You're right, it is quite difficult to see what is happening since the only thing we're seeing are tokio and mqtt calls. Unfortunately I have no experience with Tokio, but have heard the tokio console is often useful for debugging:
https://docs.rs/tokio-console/latest/tokio_console/
https://github.com/tokio-rs/console

1 Like

This is tokio_console looking at the same hangup as I've given the gdb log before:

One thing I do find strange ist the not yielding part - I believe all those 4 active tasks are only waiting for input.

For example the last one signal_notifier.rs:155 runs the the process_output function further down in the same file, which spends most of it's time waiting for the iterator to yield lines:

pub async fn process_output(stdout: ChildStdout, last_confirmed: Arc<RwLock<usize>>) {
    let reader = std::io::BufReader::new(stdout);
    for output in std::io::BufRead::lines(reader) {

I don't understand how that task could be shown as active = busy all of the 13 seconds the program ran before I killed it to replace it with a working copy again - and during those 13 seconds I can see in my log output that not a single line has been yielded.

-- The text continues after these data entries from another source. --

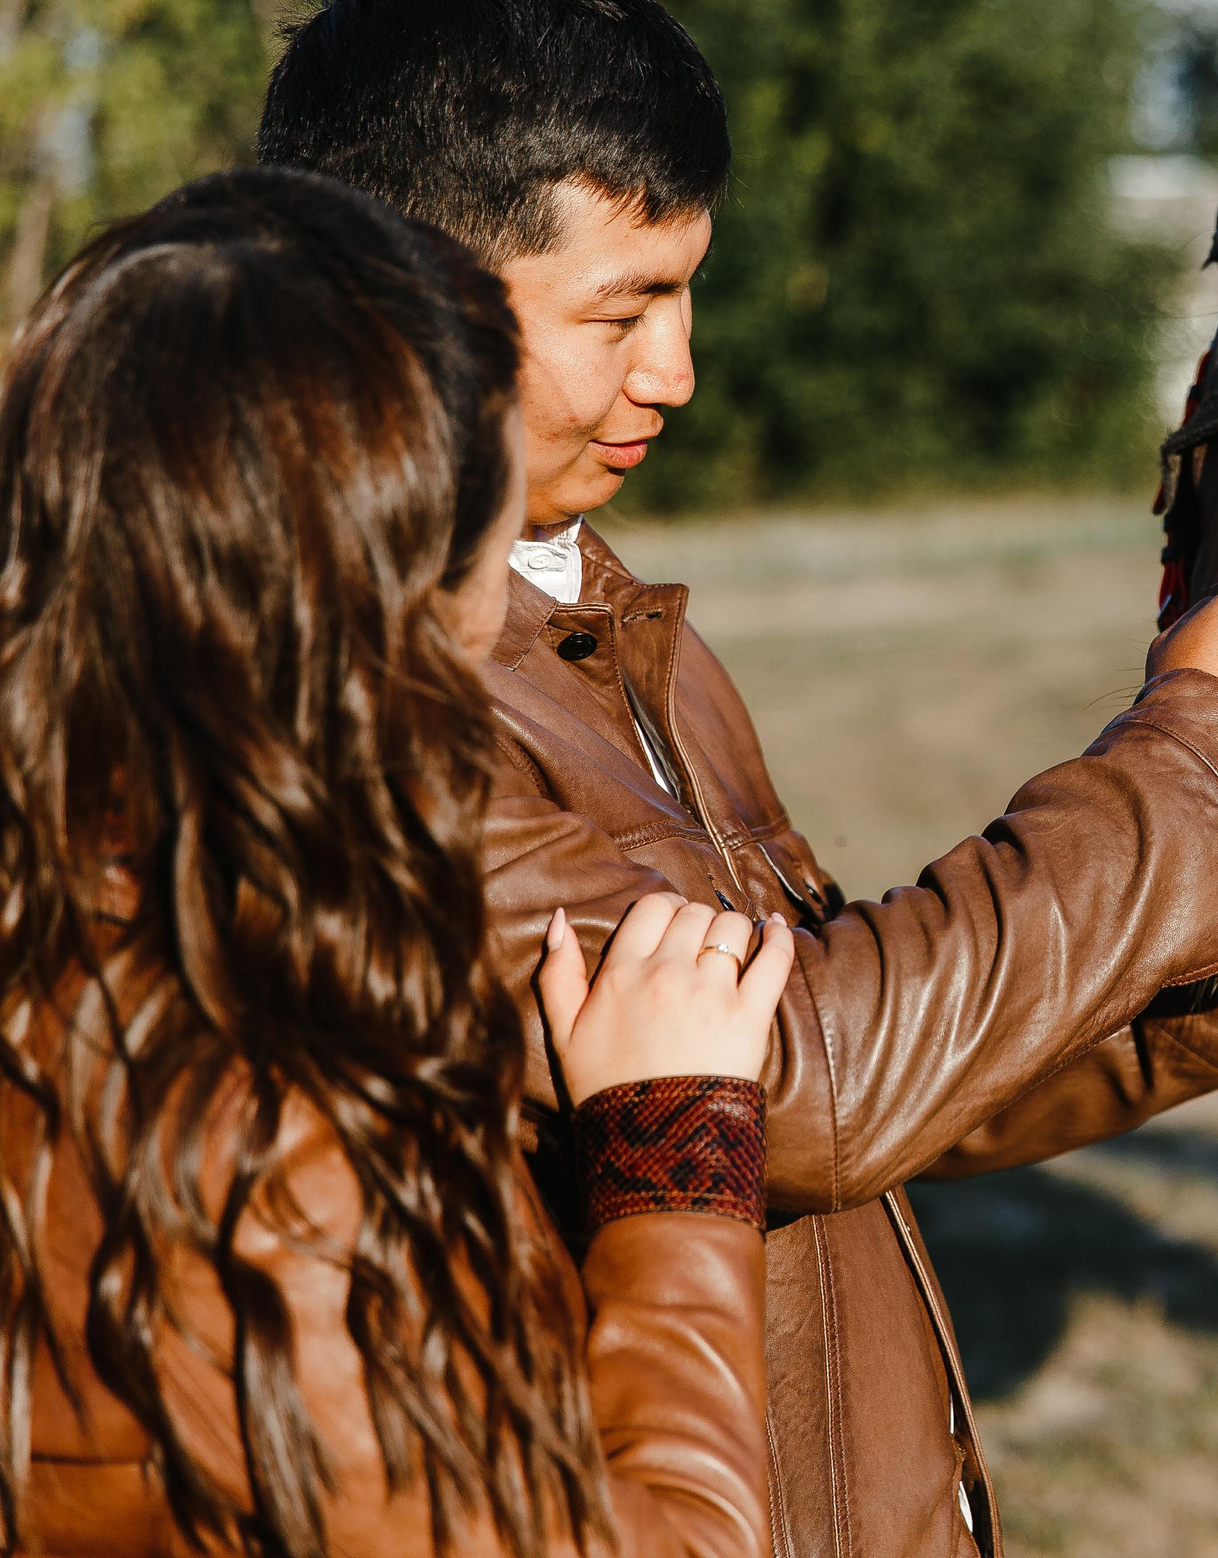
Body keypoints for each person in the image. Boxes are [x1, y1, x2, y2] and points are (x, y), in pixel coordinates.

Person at [255, 0, 1218, 1557]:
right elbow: (781, 1098)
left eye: (691, 294)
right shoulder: (347, 682)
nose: (681, 372)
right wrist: (1207, 758)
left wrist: (1197, 985)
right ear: (407, 303)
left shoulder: (604, 609)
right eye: (624, 308)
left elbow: (877, 1062)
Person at [0, 168, 793, 1554]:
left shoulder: (69, 917)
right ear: (390, 600)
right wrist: (678, 1158)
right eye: (494, 542)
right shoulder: (260, 1141)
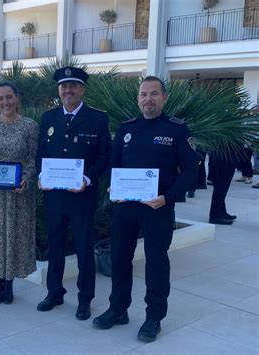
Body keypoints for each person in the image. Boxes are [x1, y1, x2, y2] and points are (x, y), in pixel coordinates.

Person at [92, 76, 197, 342]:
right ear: (138, 99)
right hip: (125, 208)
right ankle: (118, 309)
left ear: (164, 97)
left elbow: (190, 171)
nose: (148, 99)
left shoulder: (177, 129)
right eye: (143, 95)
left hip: (157, 208)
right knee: (119, 259)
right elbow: (114, 165)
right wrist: (113, 189)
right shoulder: (128, 128)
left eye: (153, 94)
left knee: (156, 262)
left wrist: (167, 197)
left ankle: (154, 317)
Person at [36, 67, 112, 321]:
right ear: (59, 90)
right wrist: (40, 177)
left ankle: (84, 299)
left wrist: (87, 178)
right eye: (63, 86)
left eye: (73, 86)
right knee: (55, 246)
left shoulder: (98, 119)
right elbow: (40, 155)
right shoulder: (49, 118)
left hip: (82, 196)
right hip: (54, 195)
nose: (68, 91)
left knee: (83, 249)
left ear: (82, 89)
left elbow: (104, 156)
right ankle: (54, 292)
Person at [0, 82, 38, 304]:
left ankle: (9, 283)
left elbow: (32, 159)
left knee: (14, 236)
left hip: (17, 193)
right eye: (1, 98)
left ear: (17, 98)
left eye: (9, 97)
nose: (5, 102)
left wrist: (27, 179)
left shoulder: (29, 126)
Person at [208, 152, 236, 225]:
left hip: (225, 159)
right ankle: (215, 215)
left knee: (221, 190)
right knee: (220, 189)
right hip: (224, 160)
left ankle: (221, 212)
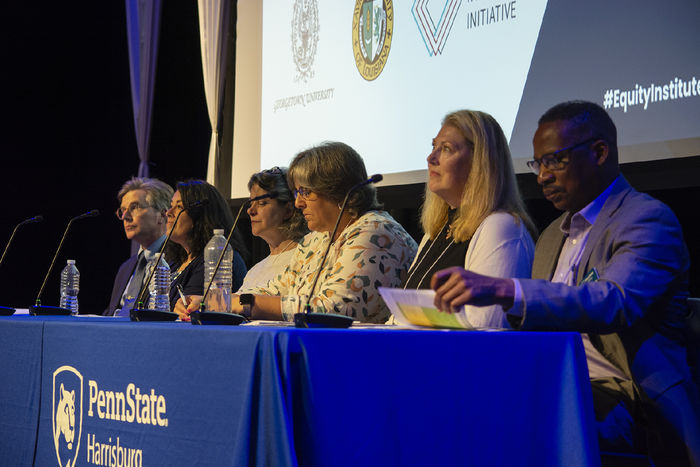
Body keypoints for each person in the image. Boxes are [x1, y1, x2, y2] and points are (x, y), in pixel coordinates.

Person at [431, 101, 700, 464]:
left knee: (502, 416)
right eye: (538, 163)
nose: (542, 175)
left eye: (554, 160)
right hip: (558, 382)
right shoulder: (551, 238)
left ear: (599, 152)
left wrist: (505, 289)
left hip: (629, 397)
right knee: (450, 397)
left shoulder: (647, 220)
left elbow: (614, 302)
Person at [201, 142, 417, 323]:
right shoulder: (316, 239)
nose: (298, 203)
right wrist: (215, 300)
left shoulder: (374, 233)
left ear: (336, 190)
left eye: (305, 192)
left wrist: (239, 304)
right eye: (296, 193)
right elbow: (278, 288)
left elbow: (332, 309)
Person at [396, 109, 536, 328]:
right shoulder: (437, 230)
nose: (431, 158)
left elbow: (486, 327)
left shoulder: (500, 227)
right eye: (433, 147)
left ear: (479, 160)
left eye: (446, 149)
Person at [167, 179, 247, 317]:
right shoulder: (176, 261)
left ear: (200, 215)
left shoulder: (216, 258)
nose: (169, 212)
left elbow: (187, 312)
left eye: (179, 207)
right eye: (171, 206)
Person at [104, 177, 173, 316]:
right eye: (122, 210)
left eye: (134, 207)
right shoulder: (125, 268)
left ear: (162, 214)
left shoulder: (177, 261)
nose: (125, 216)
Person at [237, 167, 308, 291]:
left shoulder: (306, 258)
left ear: (288, 210)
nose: (250, 211)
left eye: (262, 203)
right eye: (250, 203)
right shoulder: (254, 271)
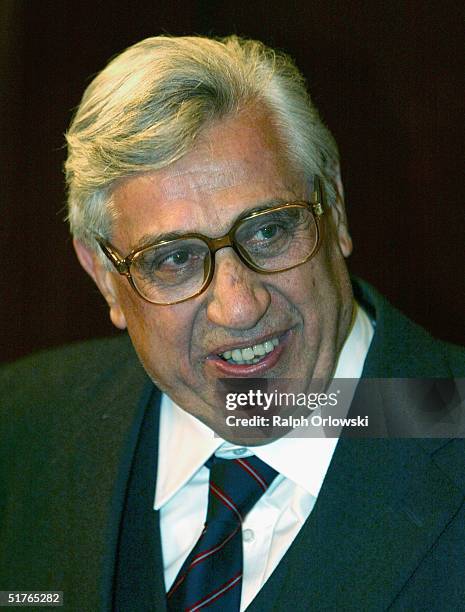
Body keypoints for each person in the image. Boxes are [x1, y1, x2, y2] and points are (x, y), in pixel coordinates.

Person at [1, 35, 464, 611]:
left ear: (335, 205)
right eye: (174, 259)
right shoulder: (18, 427)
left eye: (269, 230)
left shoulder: (450, 420)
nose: (239, 307)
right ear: (102, 275)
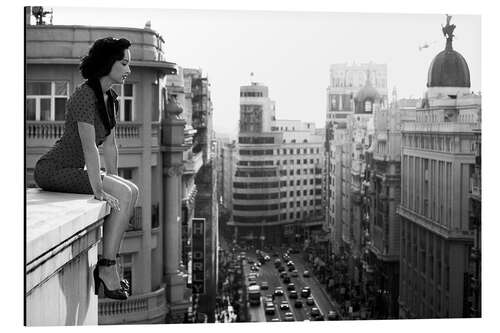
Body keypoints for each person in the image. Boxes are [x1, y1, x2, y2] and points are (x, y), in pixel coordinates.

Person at [33, 37, 138, 300]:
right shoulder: (84, 96)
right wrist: (100, 189)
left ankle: (107, 265)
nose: (128, 70)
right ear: (107, 63)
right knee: (124, 193)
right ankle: (107, 269)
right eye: (124, 63)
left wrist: (113, 179)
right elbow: (90, 147)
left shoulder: (110, 98)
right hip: (53, 169)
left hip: (75, 171)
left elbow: (110, 146)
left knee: (131, 190)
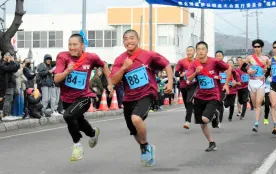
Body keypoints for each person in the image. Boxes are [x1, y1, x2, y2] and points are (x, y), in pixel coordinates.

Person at [110, 29, 173, 167]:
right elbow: (113, 80)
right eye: (125, 39)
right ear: (123, 42)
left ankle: (144, 147)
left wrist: (170, 82)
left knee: (136, 118)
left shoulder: (148, 55)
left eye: (131, 38)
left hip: (147, 93)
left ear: (137, 40)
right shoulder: (120, 60)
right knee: (133, 130)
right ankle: (147, 146)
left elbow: (167, 64)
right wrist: (124, 68)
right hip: (129, 97)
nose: (129, 41)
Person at [54, 33, 114, 161]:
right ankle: (93, 133)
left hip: (84, 97)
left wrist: (110, 84)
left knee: (68, 116)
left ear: (82, 46)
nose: (72, 47)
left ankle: (77, 145)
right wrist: (67, 71)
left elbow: (104, 65)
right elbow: (56, 78)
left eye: (75, 44)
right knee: (79, 122)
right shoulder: (62, 57)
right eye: (70, 44)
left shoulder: (91, 58)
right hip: (67, 98)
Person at [187, 41, 232, 152]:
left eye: (203, 49)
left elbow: (229, 68)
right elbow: (189, 79)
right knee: (202, 124)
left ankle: (215, 114)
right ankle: (211, 142)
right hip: (200, 96)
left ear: (207, 51)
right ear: (196, 51)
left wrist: (226, 84)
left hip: (213, 94)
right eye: (199, 49)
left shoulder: (215, 61)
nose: (201, 51)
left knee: (205, 118)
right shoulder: (194, 64)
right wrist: (196, 73)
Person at [241, 39, 269, 132]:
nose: (257, 48)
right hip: (252, 82)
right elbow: (242, 67)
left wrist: (265, 75)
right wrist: (248, 71)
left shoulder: (265, 58)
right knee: (254, 104)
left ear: (261, 48)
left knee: (258, 103)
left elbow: (269, 69)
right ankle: (259, 111)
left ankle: (256, 123)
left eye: (258, 47)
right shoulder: (250, 58)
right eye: (255, 47)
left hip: (260, 82)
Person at [175, 46, 196, 129]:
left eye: (191, 50)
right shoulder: (181, 62)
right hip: (183, 85)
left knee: (189, 101)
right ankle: (195, 111)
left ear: (194, 52)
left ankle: (187, 121)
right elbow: (176, 73)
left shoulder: (197, 62)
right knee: (187, 105)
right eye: (188, 51)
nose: (189, 52)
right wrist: (181, 75)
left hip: (193, 84)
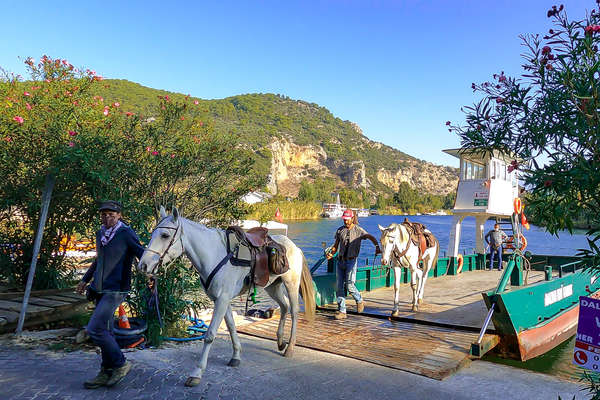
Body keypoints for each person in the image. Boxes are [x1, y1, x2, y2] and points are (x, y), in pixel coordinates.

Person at [76, 200, 145, 389]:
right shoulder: (101, 234)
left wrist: (150, 274)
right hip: (99, 288)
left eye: (111, 215)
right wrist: (85, 279)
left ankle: (120, 363)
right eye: (104, 214)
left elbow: (143, 254)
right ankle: (106, 371)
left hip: (116, 290)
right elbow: (100, 260)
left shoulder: (126, 233)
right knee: (106, 331)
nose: (107, 218)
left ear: (119, 215)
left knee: (95, 329)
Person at [326, 209, 381, 320]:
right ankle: (342, 311)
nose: (345, 221)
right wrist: (331, 254)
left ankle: (359, 300)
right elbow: (336, 245)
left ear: (352, 218)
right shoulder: (340, 230)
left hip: (351, 261)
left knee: (350, 285)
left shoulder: (358, 230)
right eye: (344, 219)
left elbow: (370, 237)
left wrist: (377, 247)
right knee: (339, 287)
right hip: (340, 261)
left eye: (347, 219)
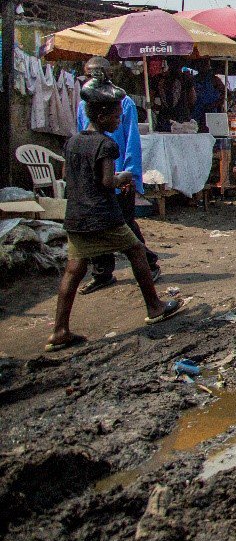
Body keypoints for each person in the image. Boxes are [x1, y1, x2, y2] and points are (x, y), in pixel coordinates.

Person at [47, 82, 180, 352]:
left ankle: (60, 330)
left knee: (74, 270)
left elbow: (66, 177)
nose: (120, 121)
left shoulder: (72, 142)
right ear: (102, 116)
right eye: (117, 116)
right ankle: (154, 307)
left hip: (75, 215)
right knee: (136, 251)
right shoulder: (106, 145)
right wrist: (125, 177)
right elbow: (108, 181)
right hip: (103, 214)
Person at [74, 56, 159, 294]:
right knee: (98, 225)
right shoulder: (84, 104)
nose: (93, 78)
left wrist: (129, 174)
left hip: (118, 172)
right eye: (90, 74)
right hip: (95, 175)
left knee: (124, 223)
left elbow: (131, 140)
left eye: (97, 73)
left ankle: (149, 262)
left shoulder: (124, 103)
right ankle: (102, 273)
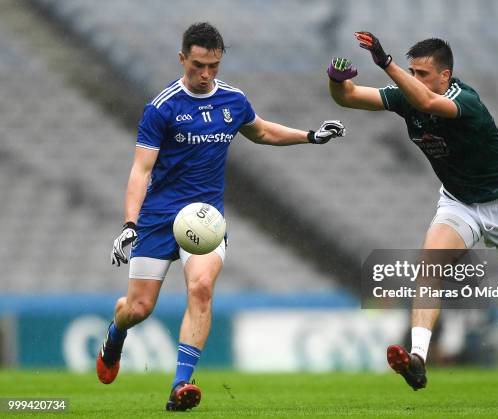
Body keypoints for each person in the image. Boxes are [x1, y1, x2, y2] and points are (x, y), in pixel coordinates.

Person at [97, 22, 345, 411]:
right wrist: (129, 225)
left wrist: (311, 135)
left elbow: (261, 132)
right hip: (159, 218)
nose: (206, 74)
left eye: (213, 65)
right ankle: (116, 333)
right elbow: (140, 171)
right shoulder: (162, 108)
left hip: (206, 219)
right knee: (138, 309)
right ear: (182, 58)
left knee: (200, 289)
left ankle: (181, 385)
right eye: (198, 65)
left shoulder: (232, 101)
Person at [327, 32, 498, 390]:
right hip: (460, 203)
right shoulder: (410, 96)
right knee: (429, 263)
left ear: (445, 76)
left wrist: (386, 62)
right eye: (412, 72)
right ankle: (419, 359)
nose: (415, 79)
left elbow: (424, 101)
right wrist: (336, 77)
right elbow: (347, 98)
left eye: (422, 73)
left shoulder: (464, 100)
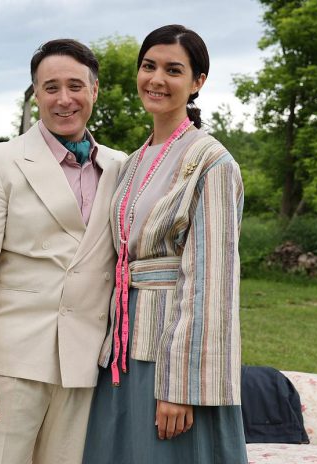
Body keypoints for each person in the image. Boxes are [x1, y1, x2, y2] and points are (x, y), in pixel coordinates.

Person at [0, 38, 125, 464]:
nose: (64, 99)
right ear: (35, 93)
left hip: (85, 367)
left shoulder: (121, 166)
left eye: (75, 86)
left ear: (94, 91)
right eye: (51, 87)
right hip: (11, 363)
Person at [83, 25, 248, 463]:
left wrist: (183, 388)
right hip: (123, 341)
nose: (157, 79)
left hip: (171, 352)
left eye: (173, 70)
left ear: (197, 82)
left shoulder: (212, 162)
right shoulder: (134, 161)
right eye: (149, 66)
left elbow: (211, 282)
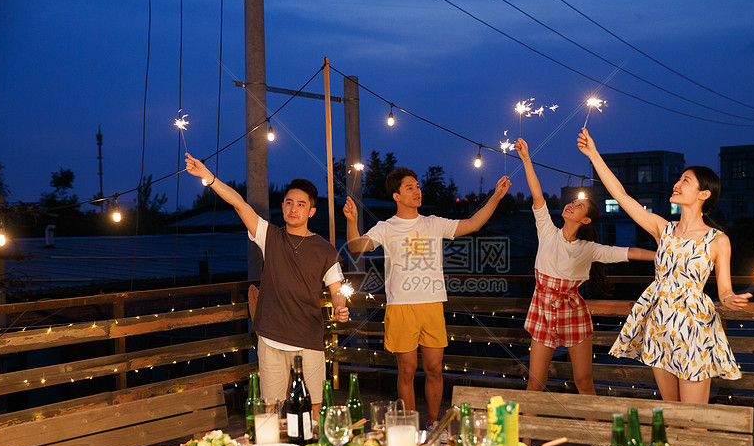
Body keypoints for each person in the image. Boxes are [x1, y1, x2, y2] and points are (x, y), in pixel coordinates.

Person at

I haven't looked at all of your code but I looked at one of the files mentioned in that console display and I see that you are performing blocking operations in async:

pub async fn process_output(stdout: ChildStdout, last_confirmed: Arc<RwLock<usize>>) {
    let reader = std::io::BufReader::new(stdout);
    for output in std::io::BufRead::lines(reader) {

This will tie up one tokio executor thread and make it unable to make progress on other tasks assigned to it. You should be using tokio's async version of child process management, and similarly swap out any other uses of std::io and std::process.

6 Likes

thank you @kpreid :partying_face:

replacing tokio::process in my signal_notifier module makes it work together with the mqtt_relay module without freezing my application :grinning_face:

I've found that I can similarly make the main.rs:764 = worx handler task not block a thread by using tokio::time::sleep instead of std::thread::sleep :heart:

You don't happen to have any idea how to also fix the blocking behavior of my 2 rumqtt tasks? (broker & listener)

1 Like